Non, Dubai n’est pas la Suisse. Et la Suisse du Moyen-Orient n’existe pas.
L’histoire offre d’ailleurs un rappel intéressant. Bien avant que cette comparaison ne soit appliquée à Dubai, c’est le Liban qui était souvent qualifié de « Suisse du Moyen-Orient ». Dans les années 1950 et 1960, Beyrouth s’était imposée comme un centre bancaire régional dynamique, attirant capitaux et institutions financières grâce à son ouverture économique et à la vitalité de son secteur bancaire.
Cette image appartenait à une époque précise. Les bouleversements politiques et les conflits qui ont suivi ont profondément transformé le pays et ont mis fin à cette comparaison.
Ce rappel historique n’est pas anecdotique. Il souligne à quel point les analogies financières sont souvent liées à un moment particulier plutôt qu’à une profondeur institutionnelle durable.
Cela ne signifie évidemment pas que Dubai ne joue pas aujourd’hui un rôle notable.
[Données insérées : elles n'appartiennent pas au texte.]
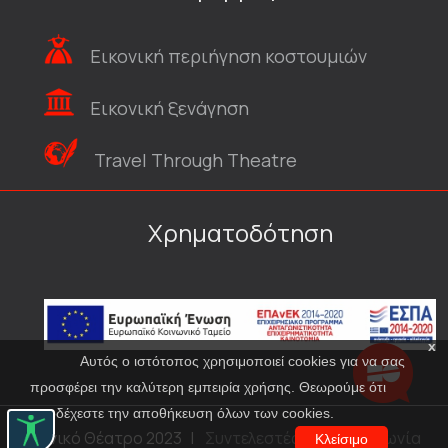
Εικονική περιήγηση κοστουμιών
Εικονική ξενάγηση
Travel Through Theatre
Χρηματοδότηση
x
Αυτός ο ιστότοπος χρησιμοποιεί cookies για να σας
προσφέρει την καλύτερη εμπειρία χρήσης. Θεωρούμε ότι
αποδέχεστε την αποθήκευση όλων των cookies.
© Εθνικό Θέατρο 2023
|
Συντελεστές
|
Επικοινωνία
Κλείσιμο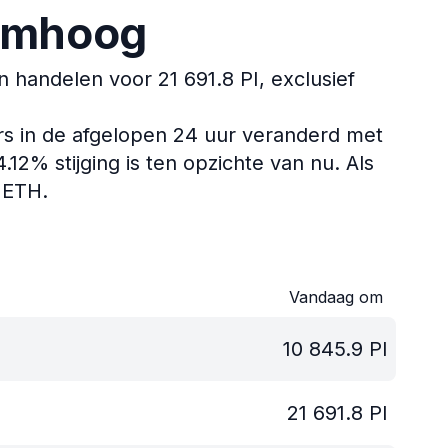
 omhoog
handelen voor 21 691.8 PI, exclusief
rs in de afgelopen 24 uur veranderd met
2% stijging is ten opzichte van nu.
Als
7 ETH.
Vandaag om
10 845.9
PI
21 691.8
PI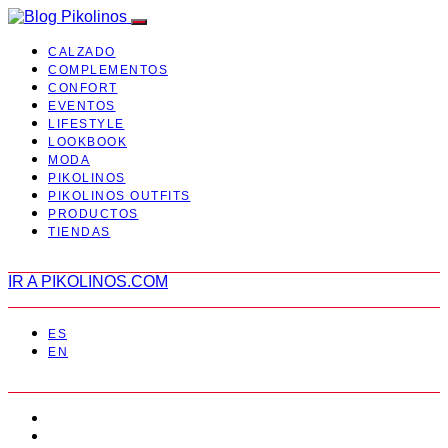
CALZADO
COMPLEMENTOS
CONFORT
EVENTOS
LIFESTYLE
LOOKBOOK
MODA
PIKOLINOS
PIKOLINOS OUTFITS
PRODUCTOS
TIENDAS
IR A PIKOLINOS.COM
ES
EN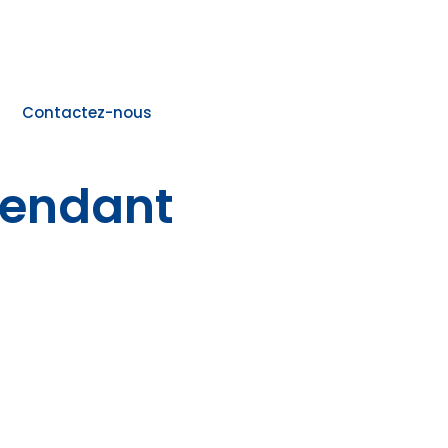
Contactez-nous
cendant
La ville s’est imposée en quelques années comme un centre économique et financier extrêmement dynamique. Sa capacité d’adaptation, la qualité de ses infrastructures et son ouverture internationale ont permis d’attirer entrepreneurs, investisseurs et familles venues de nombreux horizons.
Mais le succès d’une place financière ne repose pas uniquement sur son dynamisme.
Lorsqu’il s’agit d’organiser des patrimoines internationaux sur plusieurs générations, les familles recherchent avant tout un environnement juridique et institutionnel capable de traverser les cycles politiques et géopolitiques. La stabilité du droit, la continuité des institutions et la prévisibilité des règles deviennent alors des éléments déterminants.
C’est précisément sur ce terrain que la Suisse conserve une singularité particulière.
Son rôle dans la gestion de fortune internationale ne s’est pas construit en quelques années, mais sur une longue accumulation de pratiques, d’institutions et de compétences professionnelles. Cette profondeur institutionnelle constitue un élément difficile à reproduire ailleurs.
Dans un monde marqué par l’accélération des transformations économiques et géopolitiques, cette continuité apparaît presque comme une exception.
Dubai continuera sans doute de renforcer son rôle de centre financier régional et international. La ville dispose pour cela d’atouts réels et d’une capacité d’adaptation remarquable.
Mais toutes les places financières ne remplissent pas la même fonction. Certaines sont des centres d’opportunités économiques rapides. D’autres constituent des points d’ancrage pour l’organisation patrimoniale de long terme.
La Suisse appartient clairement à cette seconde catégorie.
La stabilité d’une place financière ne se proclame pas.
C’est peut-être pour cette raison que les comparaisons avec elle reviennent régulièrement dans le discours financier international. Elles traduisent moins une réalité institutionnelle qu’une forme d’aspiration.
Car si l’histoire montre une chose, c’est que la stabilité d’une place financière ne se proclame pas. Elle se construit lentement, au fil du temps, et se vérifie surtout dans les périodes d’incertitude.
Et c’est précisément dans ces moments que l’on mesure le mieux ce qui distingue réellement les centres financiers.